[[ Data for the task, beginning ]]
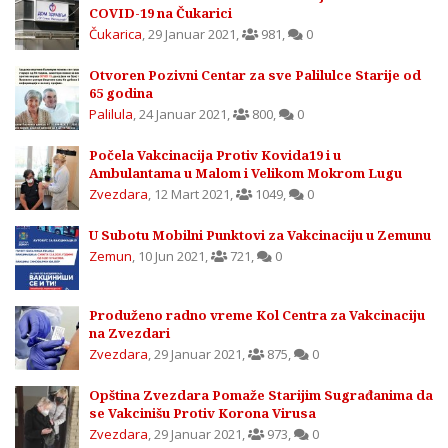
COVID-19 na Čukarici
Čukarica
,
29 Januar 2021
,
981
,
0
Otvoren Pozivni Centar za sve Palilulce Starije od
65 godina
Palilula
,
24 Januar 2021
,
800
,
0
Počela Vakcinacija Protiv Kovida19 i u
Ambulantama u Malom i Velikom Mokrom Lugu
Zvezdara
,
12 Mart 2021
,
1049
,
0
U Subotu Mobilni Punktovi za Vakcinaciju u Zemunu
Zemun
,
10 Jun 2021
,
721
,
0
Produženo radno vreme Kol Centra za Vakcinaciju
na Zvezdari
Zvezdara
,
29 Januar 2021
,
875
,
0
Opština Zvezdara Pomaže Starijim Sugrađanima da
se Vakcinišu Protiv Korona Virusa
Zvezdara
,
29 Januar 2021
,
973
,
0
[[ Data for the task, end ]]
[[ Data for the task, beginning ]]
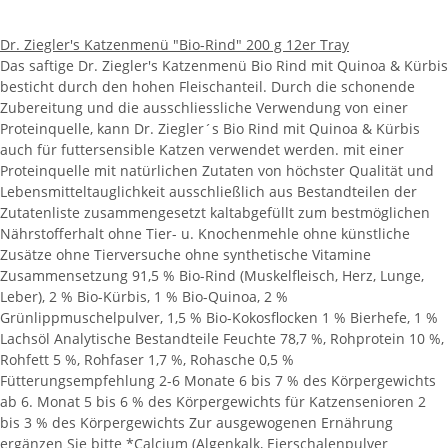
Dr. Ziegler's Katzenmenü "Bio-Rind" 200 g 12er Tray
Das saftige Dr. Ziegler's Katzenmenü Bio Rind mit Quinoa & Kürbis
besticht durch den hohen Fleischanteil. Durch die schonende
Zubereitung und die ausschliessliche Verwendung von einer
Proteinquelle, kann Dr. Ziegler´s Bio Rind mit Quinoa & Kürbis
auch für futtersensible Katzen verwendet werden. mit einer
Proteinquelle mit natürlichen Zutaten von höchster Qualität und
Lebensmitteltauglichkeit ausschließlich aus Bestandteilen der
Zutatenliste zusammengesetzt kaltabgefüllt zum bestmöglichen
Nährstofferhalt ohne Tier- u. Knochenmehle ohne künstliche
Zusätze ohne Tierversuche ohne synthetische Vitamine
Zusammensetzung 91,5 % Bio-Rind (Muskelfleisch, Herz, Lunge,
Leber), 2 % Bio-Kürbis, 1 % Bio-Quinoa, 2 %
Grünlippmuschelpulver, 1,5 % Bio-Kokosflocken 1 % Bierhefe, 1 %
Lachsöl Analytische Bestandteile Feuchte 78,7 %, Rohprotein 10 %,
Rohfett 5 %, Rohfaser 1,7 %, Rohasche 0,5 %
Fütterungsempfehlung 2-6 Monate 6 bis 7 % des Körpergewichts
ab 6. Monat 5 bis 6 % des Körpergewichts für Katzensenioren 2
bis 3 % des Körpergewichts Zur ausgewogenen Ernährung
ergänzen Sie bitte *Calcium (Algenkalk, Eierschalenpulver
[[ Data for the task, end ]]
■ **What this task involves**: Provide only the number of lines from the material above that include the word "einer".

■ **Result of the exercise**: 2